Das Gleiche gilt für jede Form von Bilderkennung, z.B. bei Buchstabenerkennung bei der Digitalisierung von Büchern, oder Objekterkennung auf Kamerabildern (Gesichtserkennung). Auch bei der Erkennung von Tönen, z.B. bei der Musik oder Spracherkennung (siehe dazu Kapitel 12) geht es häufig um Klassifikation, z.B. welcher Song ist das oder was hat der Nutzer gerade in sein Handy gesprochen.

Entscheidend ist, dass bei der Klassifikation von Daten mit Logistischer Regression die gleichen Schritte durchlaufen werden, wie bei jedem anderen Machine-Learning-Verfahren.

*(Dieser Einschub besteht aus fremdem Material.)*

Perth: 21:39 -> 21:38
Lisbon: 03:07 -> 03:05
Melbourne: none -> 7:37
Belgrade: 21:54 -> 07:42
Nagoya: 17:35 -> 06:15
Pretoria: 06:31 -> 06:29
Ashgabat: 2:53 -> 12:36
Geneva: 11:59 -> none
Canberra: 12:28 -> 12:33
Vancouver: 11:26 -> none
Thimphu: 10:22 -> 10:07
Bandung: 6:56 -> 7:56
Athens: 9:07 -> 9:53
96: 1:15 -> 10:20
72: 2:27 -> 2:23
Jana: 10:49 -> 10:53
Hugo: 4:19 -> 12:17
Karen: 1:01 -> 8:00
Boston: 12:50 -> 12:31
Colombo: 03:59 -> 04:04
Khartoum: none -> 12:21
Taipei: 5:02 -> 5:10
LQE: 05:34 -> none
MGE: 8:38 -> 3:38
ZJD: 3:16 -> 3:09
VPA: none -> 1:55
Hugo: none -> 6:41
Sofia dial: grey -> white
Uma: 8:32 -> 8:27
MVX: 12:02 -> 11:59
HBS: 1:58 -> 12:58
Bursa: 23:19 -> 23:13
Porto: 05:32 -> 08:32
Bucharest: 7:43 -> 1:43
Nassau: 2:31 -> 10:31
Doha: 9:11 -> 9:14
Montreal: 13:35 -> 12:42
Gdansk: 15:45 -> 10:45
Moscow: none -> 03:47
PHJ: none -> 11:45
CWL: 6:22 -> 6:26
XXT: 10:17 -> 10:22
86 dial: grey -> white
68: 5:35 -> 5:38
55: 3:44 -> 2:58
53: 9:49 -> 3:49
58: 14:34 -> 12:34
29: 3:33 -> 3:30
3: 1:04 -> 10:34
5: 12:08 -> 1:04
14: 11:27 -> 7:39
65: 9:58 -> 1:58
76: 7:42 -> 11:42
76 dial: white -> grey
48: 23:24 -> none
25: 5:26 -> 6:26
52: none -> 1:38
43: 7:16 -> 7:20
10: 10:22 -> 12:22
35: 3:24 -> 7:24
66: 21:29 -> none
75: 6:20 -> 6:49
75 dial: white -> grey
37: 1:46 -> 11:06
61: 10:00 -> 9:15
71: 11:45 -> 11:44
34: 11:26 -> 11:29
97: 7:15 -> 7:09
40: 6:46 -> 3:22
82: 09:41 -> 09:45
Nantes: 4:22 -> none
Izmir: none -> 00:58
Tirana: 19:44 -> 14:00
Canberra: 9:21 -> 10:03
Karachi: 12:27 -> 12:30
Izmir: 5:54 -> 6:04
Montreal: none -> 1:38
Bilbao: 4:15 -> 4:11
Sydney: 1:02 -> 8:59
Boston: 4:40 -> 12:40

Neben der Logistischen Regression gibt es noch eine Fülle anderer Klassifikationsmodelle. Viele verwenden heute dafür Neuronale Netze (siehe Kapitel 11).

Wirtschaft
Die Klassifikation von Daten ist eine extrem wichtige Technik in unserem Alltag, wo Sprach-, Sound- und Bilderkennung nicht mehr wegzudenken sind. Auch in der Wirtschaft fallen jede Menge Daten an: Das fängt bei der visuelle Qualitätskontrolle von Produkten in der Fertigung an, und geht bis zu Prognosen in Marketing und Verkauf. Z.B. wie steigt die Wahrscheinlichkeit, dass ein Kunde ein Produkt kauft, wenn ich das Werbebudget erhöhe. Auch in Wissenschaft und Forschung gibt es unendlich viel Anwendungsfälle: Wie gut sind die Heilungschancen, wenn ich die Dosis eines Medikaments erhöhe? Zeigt ein Röntgenbild eine gutartige oder bösartige Veränderung? Alle diese Fragen lassen sich in Klassifikationen abbilden und dann mit Klassifikationsalgorithmen wie der Logistischen Regression untersuchen.   

Gesellschaft
Was passiert, wenn Menschen aufgrund von Klassifikationen ein bestimmtes Risiko zugewiesen wird. In den USA gibt es beispielsweise eine Software, die soll z.B. vorhersagen, wie hoch die Rückfallwahrscheinlichkeit von Straftätern ist. Auch bei Schadensversicherungen oder Krankenversicherungen wird bei bestimmten Verträgen berechnet, wie hoch das Risiko ist, dass die Versicherung für einen bestimmtem Vorfall zahlen muss. Denke mal darüber nach, was das für die Gesellschaft bedeuten kann. Und zwar nicht nur, wenn man in eine falsche Kategorie einsortiert wird, sondern dass man überhaupt in Kategorien sortiert wird.